Ethnomusicologist to speak on campus

A post-doctoral fellow at UC Berkeley, Dr. Rui Cidra, will be giving a lecture on his paper on the music of Cape Verde and its reflection of indentured workers from plantations in São Tomé and Principe.

Cidra will give his lecture on Feb. 7 at 3 p.m. in Everson Hall, Room 233. The lecture will be presented as part of the Valente Lecture series.

“My paper focuses on use of music as social memory between colonial and post-colonialism,” Cidra said. “I analyzed two modes of memory, music performance and music experience, while focusing on popular music between the 1960s and the present.”

Dr. Cidra will also discuss what the music means.

“The circulation of such music focuses on a national memory on the plantations of São Tomé,” Cidra said. “I interpreted narratives on indentured workers, which conveyed an ethics of survival and the experience of indentured work on a plantation. This music brings together different paths around the same events, broadening our ideas of pasts and present.”

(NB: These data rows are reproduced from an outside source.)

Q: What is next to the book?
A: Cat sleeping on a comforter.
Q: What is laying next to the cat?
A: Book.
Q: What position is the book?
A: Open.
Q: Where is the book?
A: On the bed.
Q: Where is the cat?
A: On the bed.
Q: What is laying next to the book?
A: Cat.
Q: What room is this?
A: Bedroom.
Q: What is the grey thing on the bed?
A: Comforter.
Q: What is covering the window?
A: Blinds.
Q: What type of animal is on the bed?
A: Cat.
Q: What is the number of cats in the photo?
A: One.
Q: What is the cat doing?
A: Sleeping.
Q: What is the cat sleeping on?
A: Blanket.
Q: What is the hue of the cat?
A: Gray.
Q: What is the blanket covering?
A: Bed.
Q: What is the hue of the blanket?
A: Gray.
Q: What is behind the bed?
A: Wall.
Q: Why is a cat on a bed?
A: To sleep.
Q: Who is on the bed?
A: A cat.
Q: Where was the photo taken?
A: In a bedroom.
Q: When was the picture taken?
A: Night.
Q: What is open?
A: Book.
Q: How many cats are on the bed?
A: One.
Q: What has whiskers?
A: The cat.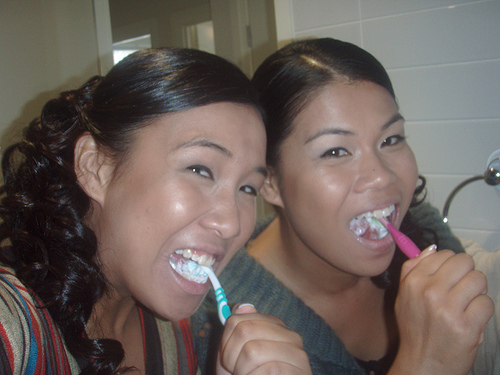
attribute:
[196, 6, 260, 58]
door — open, white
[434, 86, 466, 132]
wall — white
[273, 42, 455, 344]
girl — brushing, smiling, indoors, looking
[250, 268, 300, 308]
sweater — grey, gray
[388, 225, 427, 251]
brush — orange, pink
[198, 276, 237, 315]
tooth brush — green, blue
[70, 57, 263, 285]
friend — brushing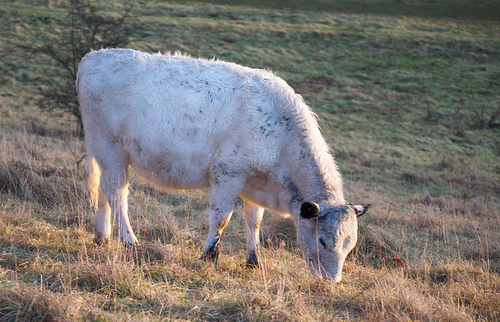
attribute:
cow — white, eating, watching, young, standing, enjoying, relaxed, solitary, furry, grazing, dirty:
[76, 47, 370, 283]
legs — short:
[93, 159, 266, 271]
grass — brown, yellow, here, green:
[1, 0, 500, 319]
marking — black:
[199, 237, 221, 265]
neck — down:
[269, 125, 347, 222]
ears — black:
[299, 199, 372, 219]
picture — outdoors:
[1, 1, 499, 322]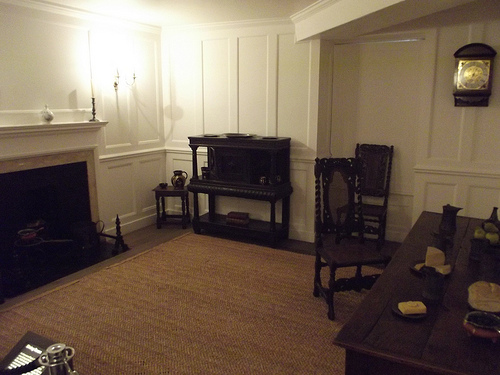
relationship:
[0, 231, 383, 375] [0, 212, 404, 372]
carpet on floor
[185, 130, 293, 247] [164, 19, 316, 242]
wooden hutch lining wall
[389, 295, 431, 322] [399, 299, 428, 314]
dish of butter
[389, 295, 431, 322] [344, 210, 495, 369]
dish on table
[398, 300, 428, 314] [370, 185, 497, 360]
butter on table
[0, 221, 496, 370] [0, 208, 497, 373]
carpet on floor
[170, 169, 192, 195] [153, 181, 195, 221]
picture on table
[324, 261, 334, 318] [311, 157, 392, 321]
leg of chair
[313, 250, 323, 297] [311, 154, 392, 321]
leg of chair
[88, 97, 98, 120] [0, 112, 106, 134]
candle holder sitting on mantle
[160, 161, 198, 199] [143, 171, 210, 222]
jug sitting on table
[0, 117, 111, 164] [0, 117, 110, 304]
mantle above fireplace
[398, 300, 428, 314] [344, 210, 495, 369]
butter on table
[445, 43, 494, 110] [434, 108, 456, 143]
clock on wall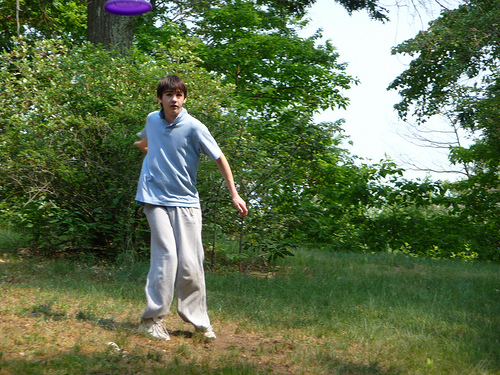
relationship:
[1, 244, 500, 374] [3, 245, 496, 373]
field has grass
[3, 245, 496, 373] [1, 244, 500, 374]
grass in field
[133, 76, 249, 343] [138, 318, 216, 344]
boy wearing shoes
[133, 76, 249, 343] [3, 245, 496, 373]
boy standing on grass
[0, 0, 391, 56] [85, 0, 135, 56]
tree has trunk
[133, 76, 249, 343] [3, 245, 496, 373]
boy on top of grass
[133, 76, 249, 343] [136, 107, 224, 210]
boy wearing t-shirt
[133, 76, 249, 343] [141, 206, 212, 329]
boy wearing pants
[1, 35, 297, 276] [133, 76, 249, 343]
bush behind boy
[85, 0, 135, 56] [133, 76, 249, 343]
trunk behind boy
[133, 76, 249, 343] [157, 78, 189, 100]
boy has hair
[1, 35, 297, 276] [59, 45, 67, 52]
bush has flower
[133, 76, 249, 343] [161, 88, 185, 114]
boy has face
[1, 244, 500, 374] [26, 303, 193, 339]
field has shadow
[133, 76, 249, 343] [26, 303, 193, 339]
boy has shadow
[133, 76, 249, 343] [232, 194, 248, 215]
boy has hand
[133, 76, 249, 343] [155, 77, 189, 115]
boy has head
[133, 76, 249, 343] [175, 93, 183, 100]
boy has eye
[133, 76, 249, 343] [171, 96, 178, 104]
boy has nose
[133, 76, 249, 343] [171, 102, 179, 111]
boy has mouth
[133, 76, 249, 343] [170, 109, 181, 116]
boy has chin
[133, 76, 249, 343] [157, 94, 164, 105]
boy has ear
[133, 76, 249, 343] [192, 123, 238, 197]
boy has arm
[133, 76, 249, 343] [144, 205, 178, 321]
boy has leg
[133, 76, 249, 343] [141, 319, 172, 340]
boy has shoe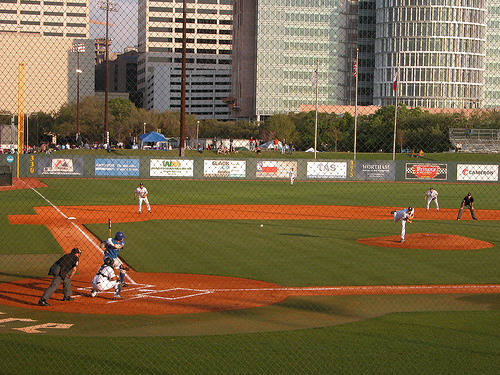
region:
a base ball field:
[2, 174, 487, 331]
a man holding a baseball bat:
[92, 215, 133, 255]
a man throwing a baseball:
[397, 207, 416, 239]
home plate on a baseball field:
[121, 274, 163, 311]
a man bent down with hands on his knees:
[449, 186, 478, 236]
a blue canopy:
[141, 132, 168, 147]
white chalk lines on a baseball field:
[126, 283, 298, 308]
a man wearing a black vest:
[27, 242, 82, 322]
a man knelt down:
[93, 257, 119, 302]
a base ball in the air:
[238, 211, 285, 249]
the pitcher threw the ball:
[370, 198, 417, 258]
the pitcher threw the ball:
[236, 190, 464, 295]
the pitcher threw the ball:
[348, 183, 418, 275]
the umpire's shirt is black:
[28, 235, 101, 332]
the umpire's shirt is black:
[46, 249, 84, 280]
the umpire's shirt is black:
[56, 248, 114, 279]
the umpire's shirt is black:
[40, 242, 97, 273]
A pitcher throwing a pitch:
[384, 205, 422, 243]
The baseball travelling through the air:
[258, 222, 267, 230]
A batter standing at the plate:
[99, 219, 129, 287]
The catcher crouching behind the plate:
[90, 256, 124, 301]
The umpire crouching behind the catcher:
[31, 244, 83, 306]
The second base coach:
[458, 191, 477, 223]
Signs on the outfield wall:
[36, 150, 497, 191]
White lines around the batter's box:
[66, 277, 220, 310]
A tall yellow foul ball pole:
[9, 57, 30, 178]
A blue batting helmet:
[112, 229, 126, 244]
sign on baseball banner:
[31, 151, 88, 183]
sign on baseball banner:
[93, 159, 142, 176]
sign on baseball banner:
[150, 159, 194, 177]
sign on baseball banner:
[201, 159, 244, 177]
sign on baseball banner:
[255, 162, 297, 179]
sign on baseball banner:
[303, 163, 350, 181]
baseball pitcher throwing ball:
[388, 202, 417, 244]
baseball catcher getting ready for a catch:
[88, 254, 123, 299]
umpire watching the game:
[36, 244, 82, 310]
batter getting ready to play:
[102, 219, 137, 287]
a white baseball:
[257, 221, 268, 227]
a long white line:
[214, 280, 497, 291]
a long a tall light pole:
[67, 35, 92, 136]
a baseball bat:
[104, 213, 114, 241]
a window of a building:
[285, 29, 292, 38]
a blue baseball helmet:
[114, 228, 125, 239]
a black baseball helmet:
[71, 242, 81, 253]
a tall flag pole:
[345, 45, 364, 157]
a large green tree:
[259, 110, 302, 145]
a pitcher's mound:
[355, 228, 496, 252]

Dr. Cidra’s research began at the end of the 1990s, when he began interviewing Cape Verdeans who lived in Lisbon. This eventually led to a nine month stretch doing field research in Cape Verde before he returned to Portugal to finish his research.

Dr. Cidra ended up at UC Berkeley when he wanted to do a post-doctoral program outside of Portugal.

“I contacted a professor in the music department, Jocelyne Guilbault, because I fond of her work,” Dr. Cidra said. “I think that the context and problematics of her work in the Caribbean and mine in Cape Verde had something in common. I got funding from Portugal to do this and I ended up here doing this program.”

Dr. Katherine Lee, who has been organizing the ethnomusicology lectures for the Valente series for a year, got Dr. Cidra to give a lecture at UC Davis while visiting Berkeley for an event.

“We met a faculty at Berkeley who suggested he give a lecture in Davis,” Dr. Lee said.

Dr. Cidra believes that his lecture will be interesting to audiences.

“First of all, they’re going to hear very nice music from different genres of Cape Verde music,” Dr. Cidra said. “Second, I think that this can bring new empirical and theoretical materials on music and social memory. It can help answer the very broad and global question of how music can shape social memory.”